The response should repeat word for word every line below from the one with "chotherapie ersetzen. Eine" to the one with "Piektdien, 22. jūnijā", inclusive, and nothing else; leave pictures out.

---------- Records shown

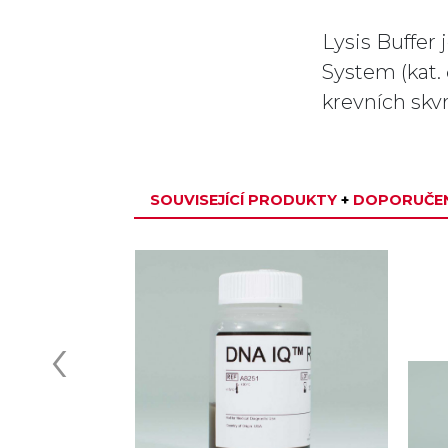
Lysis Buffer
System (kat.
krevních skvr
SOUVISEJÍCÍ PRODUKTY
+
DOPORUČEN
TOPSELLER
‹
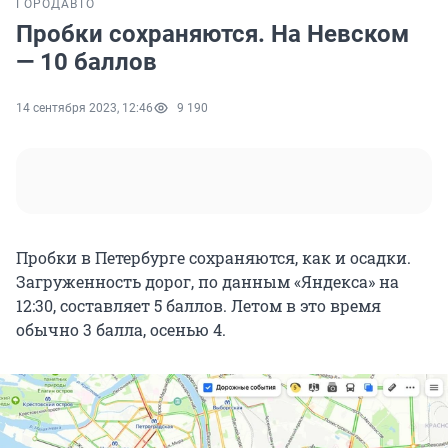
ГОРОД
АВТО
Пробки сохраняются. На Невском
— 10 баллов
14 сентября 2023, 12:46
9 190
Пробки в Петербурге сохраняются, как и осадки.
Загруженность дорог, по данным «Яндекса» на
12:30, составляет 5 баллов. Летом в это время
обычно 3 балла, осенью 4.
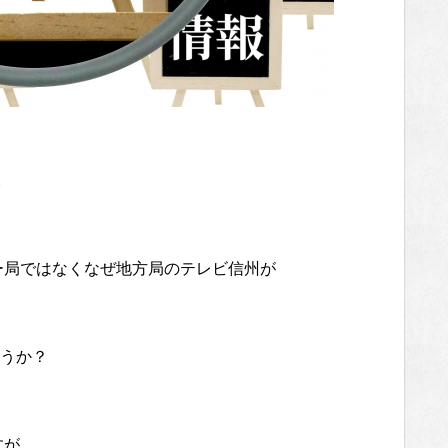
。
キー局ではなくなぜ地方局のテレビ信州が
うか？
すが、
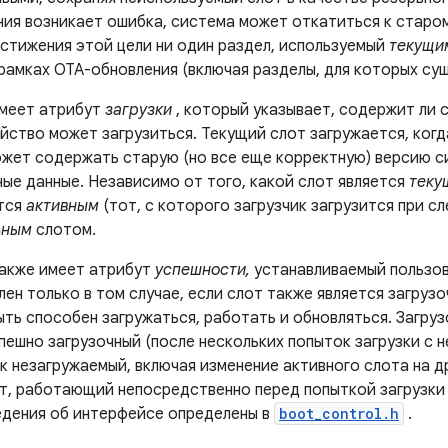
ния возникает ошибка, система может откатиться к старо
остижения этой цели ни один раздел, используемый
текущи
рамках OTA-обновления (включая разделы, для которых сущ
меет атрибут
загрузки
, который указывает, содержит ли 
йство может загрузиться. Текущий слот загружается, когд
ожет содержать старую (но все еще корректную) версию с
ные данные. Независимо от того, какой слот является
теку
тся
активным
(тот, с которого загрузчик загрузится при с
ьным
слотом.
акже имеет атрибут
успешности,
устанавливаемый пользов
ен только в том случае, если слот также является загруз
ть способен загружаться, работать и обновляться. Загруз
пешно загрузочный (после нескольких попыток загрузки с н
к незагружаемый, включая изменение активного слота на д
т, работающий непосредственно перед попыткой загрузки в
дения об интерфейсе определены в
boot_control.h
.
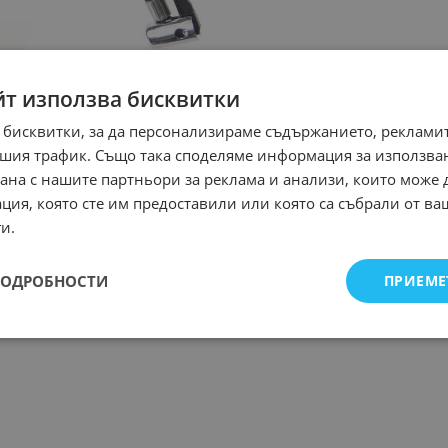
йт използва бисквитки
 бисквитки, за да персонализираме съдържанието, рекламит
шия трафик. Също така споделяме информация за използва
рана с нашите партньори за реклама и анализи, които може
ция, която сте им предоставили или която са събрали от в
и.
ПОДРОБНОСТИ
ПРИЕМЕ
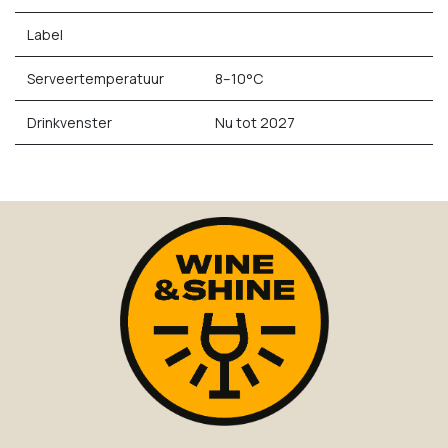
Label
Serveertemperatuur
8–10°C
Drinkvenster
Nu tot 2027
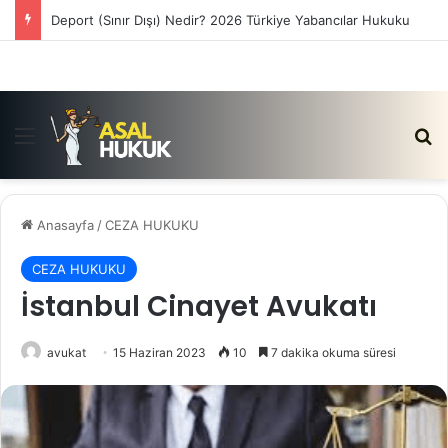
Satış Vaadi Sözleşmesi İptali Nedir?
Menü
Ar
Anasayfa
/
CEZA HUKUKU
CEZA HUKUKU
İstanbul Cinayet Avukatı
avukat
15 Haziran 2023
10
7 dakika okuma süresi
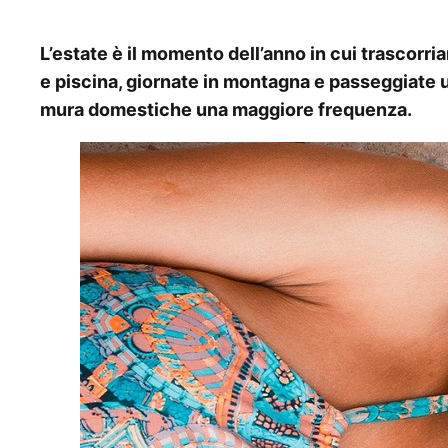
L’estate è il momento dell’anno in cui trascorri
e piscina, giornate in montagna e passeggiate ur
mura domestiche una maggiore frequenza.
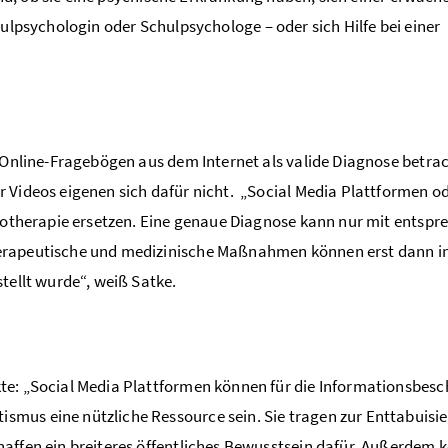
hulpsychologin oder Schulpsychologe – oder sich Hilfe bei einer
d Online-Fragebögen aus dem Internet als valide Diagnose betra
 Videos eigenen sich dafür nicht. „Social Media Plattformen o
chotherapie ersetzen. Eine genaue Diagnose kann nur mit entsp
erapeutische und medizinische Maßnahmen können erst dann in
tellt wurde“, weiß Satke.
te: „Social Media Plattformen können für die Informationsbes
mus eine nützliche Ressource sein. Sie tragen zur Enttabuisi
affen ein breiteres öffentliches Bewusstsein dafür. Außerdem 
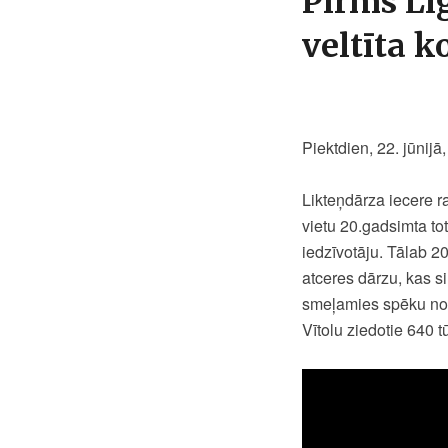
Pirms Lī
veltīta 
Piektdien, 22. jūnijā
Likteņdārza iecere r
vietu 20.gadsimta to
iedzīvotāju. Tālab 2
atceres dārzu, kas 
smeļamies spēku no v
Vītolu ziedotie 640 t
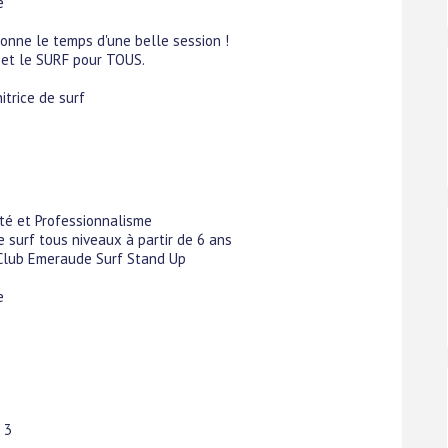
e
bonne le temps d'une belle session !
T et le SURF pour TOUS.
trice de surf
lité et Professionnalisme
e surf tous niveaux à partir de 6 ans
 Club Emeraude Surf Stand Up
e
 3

--------------------
---------- Records shown

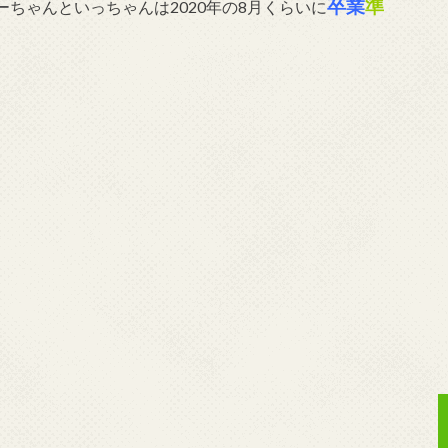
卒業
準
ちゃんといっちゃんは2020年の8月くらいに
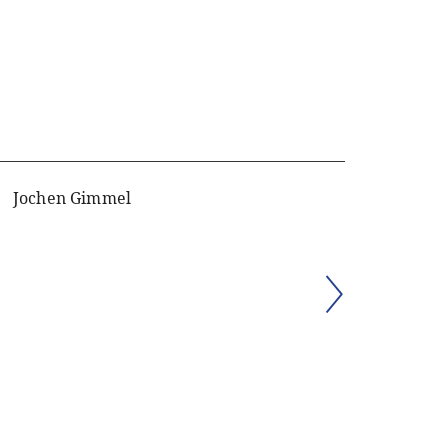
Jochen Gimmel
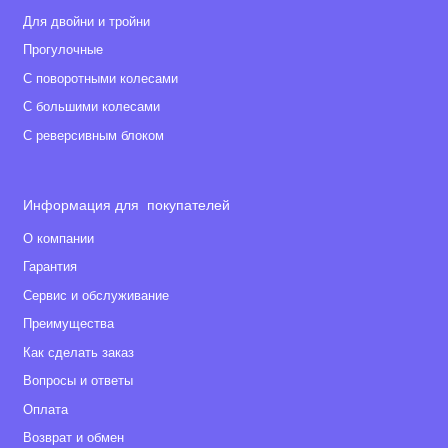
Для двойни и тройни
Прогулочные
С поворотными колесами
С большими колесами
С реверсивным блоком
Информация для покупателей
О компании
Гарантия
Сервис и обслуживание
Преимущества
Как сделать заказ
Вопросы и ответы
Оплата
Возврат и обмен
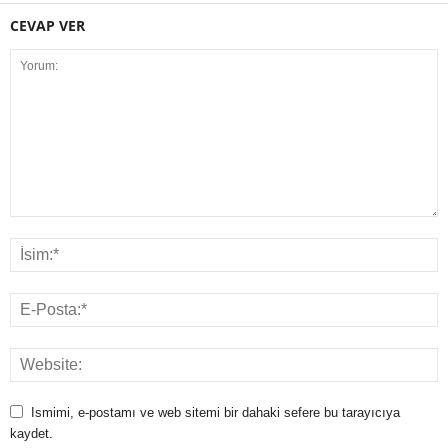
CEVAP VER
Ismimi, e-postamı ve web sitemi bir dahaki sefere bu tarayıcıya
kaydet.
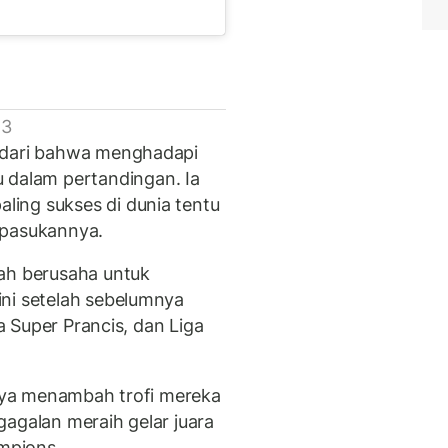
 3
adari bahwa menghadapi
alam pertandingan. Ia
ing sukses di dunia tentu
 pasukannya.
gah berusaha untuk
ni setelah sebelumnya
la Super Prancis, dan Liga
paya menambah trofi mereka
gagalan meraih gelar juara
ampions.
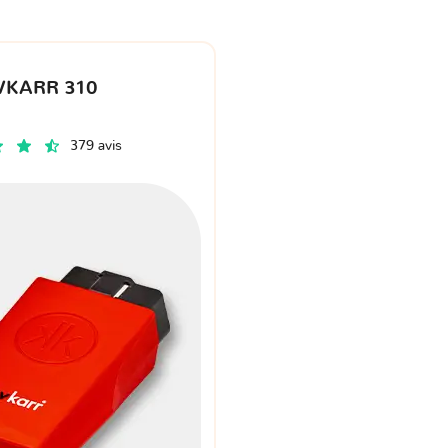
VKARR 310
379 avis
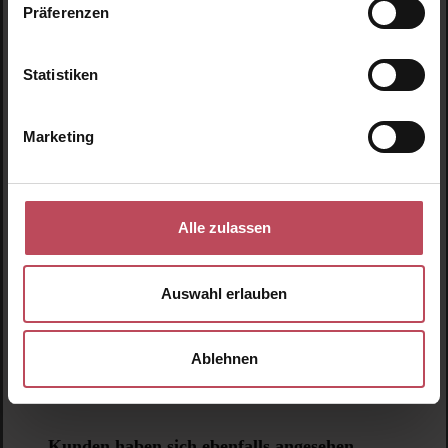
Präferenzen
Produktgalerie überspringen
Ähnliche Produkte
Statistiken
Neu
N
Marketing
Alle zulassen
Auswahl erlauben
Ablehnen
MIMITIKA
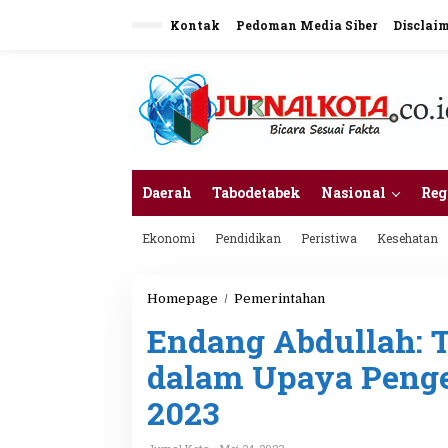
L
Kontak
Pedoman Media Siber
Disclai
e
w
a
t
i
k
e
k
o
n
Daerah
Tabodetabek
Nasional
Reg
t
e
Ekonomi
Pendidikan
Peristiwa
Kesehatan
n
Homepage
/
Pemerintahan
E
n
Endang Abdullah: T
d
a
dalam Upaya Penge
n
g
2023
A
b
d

--------------------
---------- Records shown

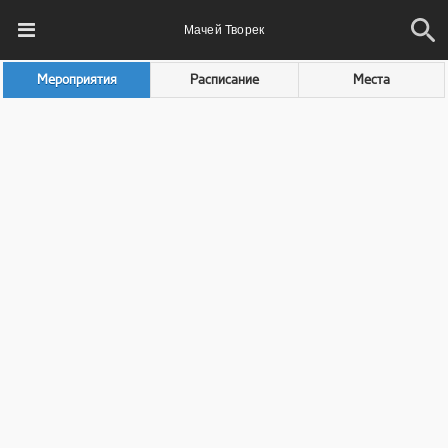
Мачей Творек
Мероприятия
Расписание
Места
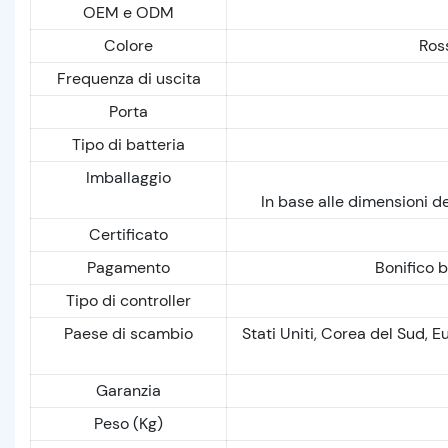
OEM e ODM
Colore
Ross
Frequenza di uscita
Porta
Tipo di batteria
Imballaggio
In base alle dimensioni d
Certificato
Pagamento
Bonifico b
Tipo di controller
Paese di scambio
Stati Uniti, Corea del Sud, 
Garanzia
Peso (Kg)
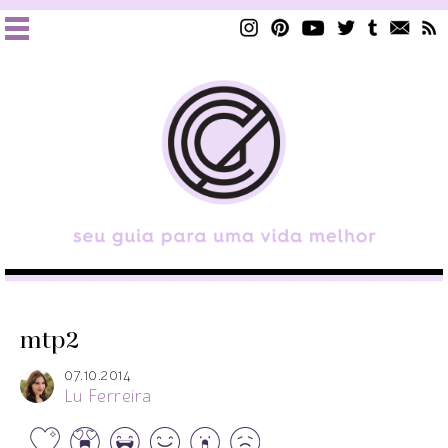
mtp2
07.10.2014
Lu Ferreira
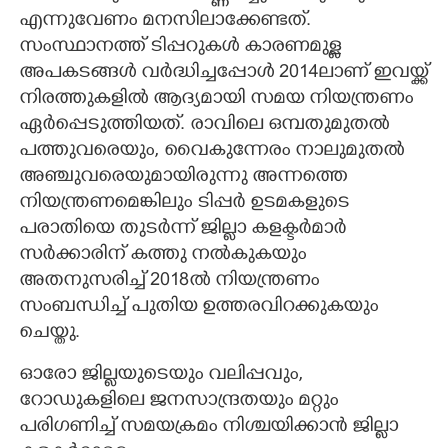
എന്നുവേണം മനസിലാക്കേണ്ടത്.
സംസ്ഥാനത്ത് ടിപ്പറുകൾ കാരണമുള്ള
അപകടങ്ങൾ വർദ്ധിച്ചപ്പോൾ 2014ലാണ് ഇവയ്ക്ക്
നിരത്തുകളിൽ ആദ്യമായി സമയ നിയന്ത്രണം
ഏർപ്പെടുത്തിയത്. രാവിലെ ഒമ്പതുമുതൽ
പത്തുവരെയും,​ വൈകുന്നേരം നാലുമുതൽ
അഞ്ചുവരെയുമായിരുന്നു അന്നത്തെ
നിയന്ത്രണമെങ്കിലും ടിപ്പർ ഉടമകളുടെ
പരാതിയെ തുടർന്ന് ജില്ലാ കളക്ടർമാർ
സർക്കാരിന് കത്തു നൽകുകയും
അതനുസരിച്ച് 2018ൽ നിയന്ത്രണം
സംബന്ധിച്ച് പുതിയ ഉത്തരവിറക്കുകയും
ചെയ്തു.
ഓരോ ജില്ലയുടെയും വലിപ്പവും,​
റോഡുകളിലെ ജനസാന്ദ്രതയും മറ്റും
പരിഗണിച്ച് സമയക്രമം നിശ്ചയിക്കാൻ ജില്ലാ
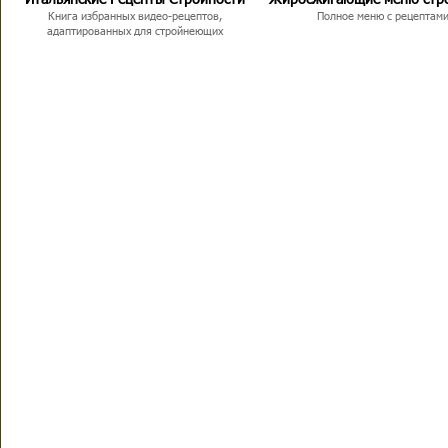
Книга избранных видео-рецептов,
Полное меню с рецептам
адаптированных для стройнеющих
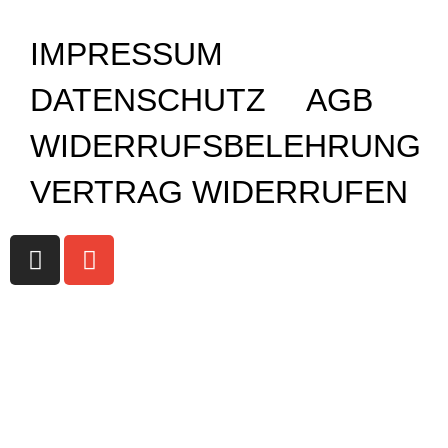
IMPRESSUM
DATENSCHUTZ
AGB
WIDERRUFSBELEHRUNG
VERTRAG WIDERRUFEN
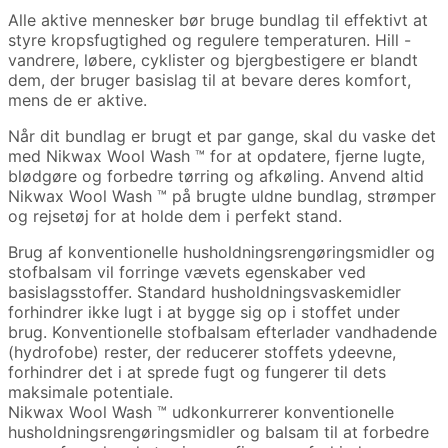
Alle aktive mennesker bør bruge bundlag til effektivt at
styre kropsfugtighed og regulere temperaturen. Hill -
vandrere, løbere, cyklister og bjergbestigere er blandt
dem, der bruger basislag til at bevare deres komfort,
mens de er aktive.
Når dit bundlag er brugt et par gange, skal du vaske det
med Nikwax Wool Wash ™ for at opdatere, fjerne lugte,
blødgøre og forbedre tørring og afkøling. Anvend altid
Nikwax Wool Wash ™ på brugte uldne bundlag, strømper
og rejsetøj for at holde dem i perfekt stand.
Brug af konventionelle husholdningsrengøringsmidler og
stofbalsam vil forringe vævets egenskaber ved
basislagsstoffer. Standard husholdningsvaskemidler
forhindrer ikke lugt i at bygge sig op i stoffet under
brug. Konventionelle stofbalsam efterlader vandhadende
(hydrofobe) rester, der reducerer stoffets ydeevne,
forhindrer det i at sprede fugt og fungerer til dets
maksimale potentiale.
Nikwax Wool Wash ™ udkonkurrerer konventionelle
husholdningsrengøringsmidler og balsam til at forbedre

--------------------

▶ Written answer
chotherapie ersetzen. Eine genaue Diagnose kann nur mit entsp
erapeutische und medizinische Maßnahmen können erst dann in
tellt wurde“, weiß Satke.
te: „Social Media Plattformen können für die Informationsbes
mus eine nützliche Ressource sein. Sie tragen zur Enttabuisi
affen ein breiteres öffentliches Bewusstsein dafür. Außerdem 
Pirms Lī
veltīta 
Piektdien, 22. jūnijā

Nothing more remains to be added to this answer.